Under HKEY_LOCAL_MACHINE\SYSTEM\CurrentControlSet\Services\AFD\Parameters:
  • FastSendDatagramThreshold, type REG_DWORD32, value set to 1500. 
  • FastCopyReceiveThreshold, type REG_DWORD32, value set to 1500.

  • Without hardware acceleration for high resolution time stamping incoming packets will be tagged with the receipt time at expense of processing time.  Disable the time stamps on both sender and receiver.

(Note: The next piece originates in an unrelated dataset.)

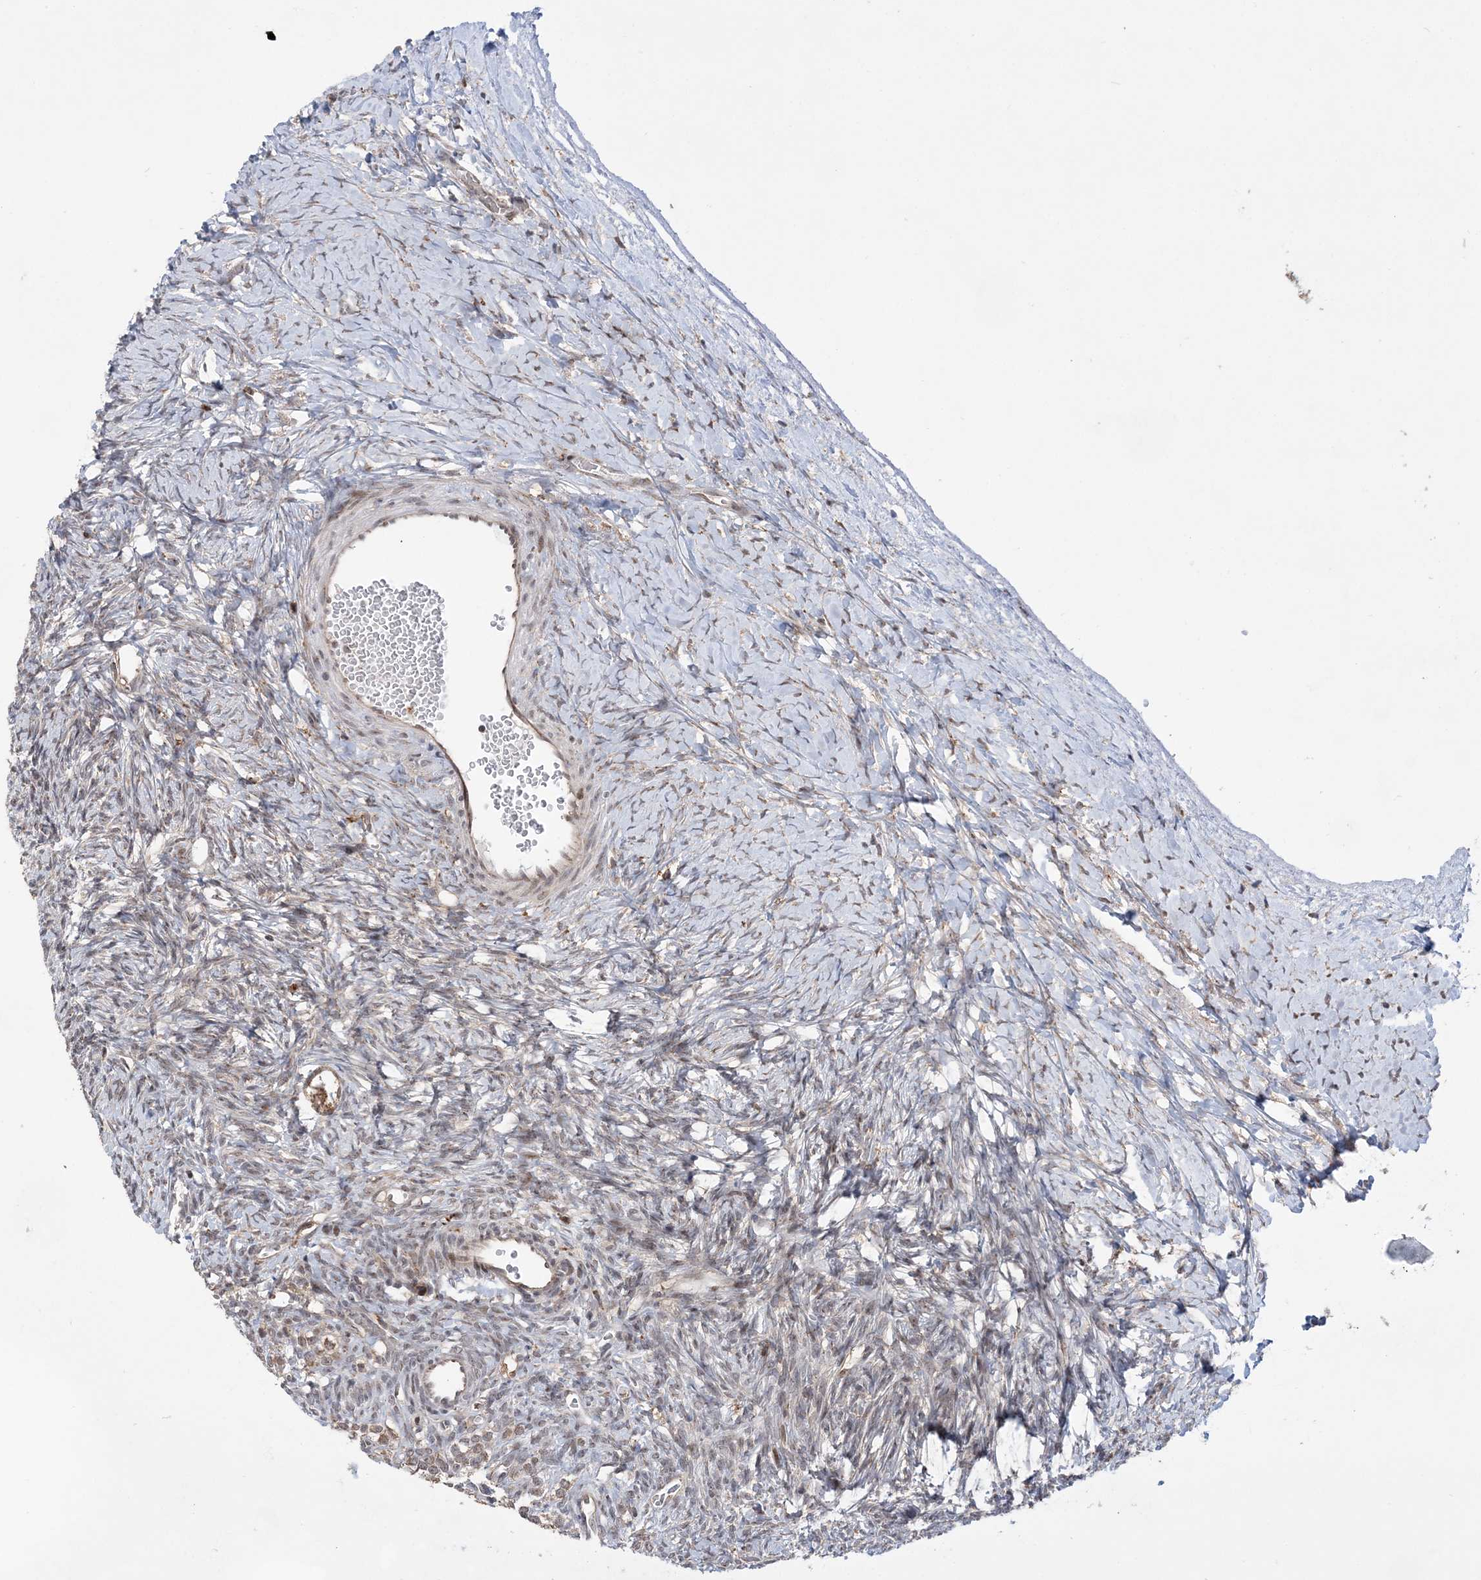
{"staining": {"intensity": "negative", "quantity": "none", "location": "none"}, "tissue": "ovary", "cell_type": "Ovarian stroma cells", "image_type": "normal", "snomed": [{"axis": "morphology", "description": "Normal tissue, NOS"}, {"axis": "morphology", "description": "Developmental malformation"}, {"axis": "topography", "description": "Ovary"}], "caption": "Immunohistochemical staining of unremarkable ovary exhibits no significant positivity in ovarian stroma cells.", "gene": "ANAPC15", "patient": {"sex": "female", "age": 39}}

This is performed by means of the following command:

netsh int tcp set global timestamps=disabled
  • A firewall will intercept all packets causing increased latency and processing time, disable the filtering and firewall services to ensure direct network access.  Disable the following services:
  • Base Filtering Engine (BFE) 
  • Windows Firewall (MpsSvc)

Additional notes
The test hardware nodes are single core Xeons and so Receive Side Scaling (RSS) does not assist performance.  Also, the Ethernet adapters do not support Direct Cache Access (DCA) also known as NetDMA 2.0 which should improve performance by reducing system time required to send or receive packets.

To significantly increase the default socket buffer size you can set a multiplier number under HKEY_LOCAL_MACHINE\SYSTEM\CurrentControlSet\Services\AFD\Parameters:
BufferMultiplier
, type REG_DWORD32, value set to 0x400.